## WORK TO COMPLETE
Among the entries below, find the lines holding "conf" and copy them.
-*-
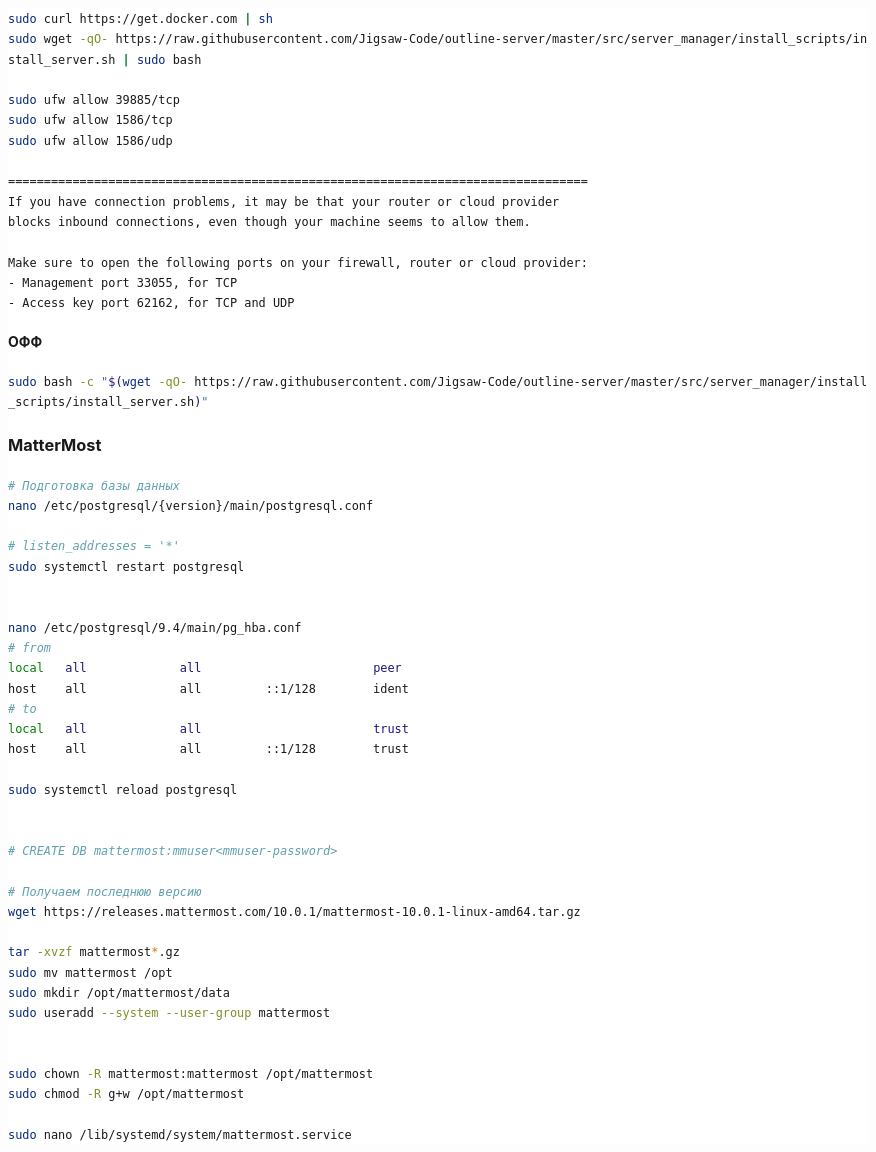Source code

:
 ```bash
sudo curl https://get.docker.com | sh
sudo wget -qO- https://raw.githubusercontent.com/Jigsaw-Code/outline-server/master/src/server_manager/install_scripts/install_server.sh | sudo bash

sudo ufw allow 39885/tcp
sudo ufw allow 1586/tcp
sudo ufw allow 1586/udp

=================================================================================
If you have connection problems, it may be that your router or cloud provider
blocks inbound connections, even though your machine seems to allow them.

Make sure to open the following ports on your firewall, router or cloud provider:
- Management port 33055, for TCP
- Access key port 62162, for TCP and UDP

```
#### ОФФ
```bash
sudo bash -c "$(wget -qO- https://raw.githubusercontent.com/Jigsaw-Code/outline-server/master/src/server_manager/install_scripts/install_server.sh)"
```


### MatterMost

```bash
# Подготовка базы данных
nano /etc/postgresql/{version}/main/postgresql.conf

# listen_addresses = '*'
sudo systemctl restart postgresql


nano /etc/postgresql/9.4/main/pg_hba.conf
# from
local   all             all                        peer
host    all             all         ::1/128        ident
# to
local   all             all                        trust
host    all             all         ::1/128        trust

sudo systemctl reload postgresql


# CREATE DB mattermost:mmuser<mmuser-password>

# Получаем последнюю версию
wget https://releases.mattermost.com/10.0.1/mattermost-10.0.1-linux-amd64.tar.gz

tar -xvzf mattermost*.gz
sudo mv mattermost /opt
sudo mkdir /opt/mattermost/data
sudo useradd --system --user-group mattermost


sudo chown -R mattermost:mattermost /opt/mattermost
sudo chmod -R g+w /opt/mattermost

sudo nano /lib/systemd/system/mattermost.service

```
-*-
## ANSWER SPACE
nano /etc/postgresql/{version}/main/postgresql.conf
nano /etc/postgresql/9.4/main/pg_hba.conf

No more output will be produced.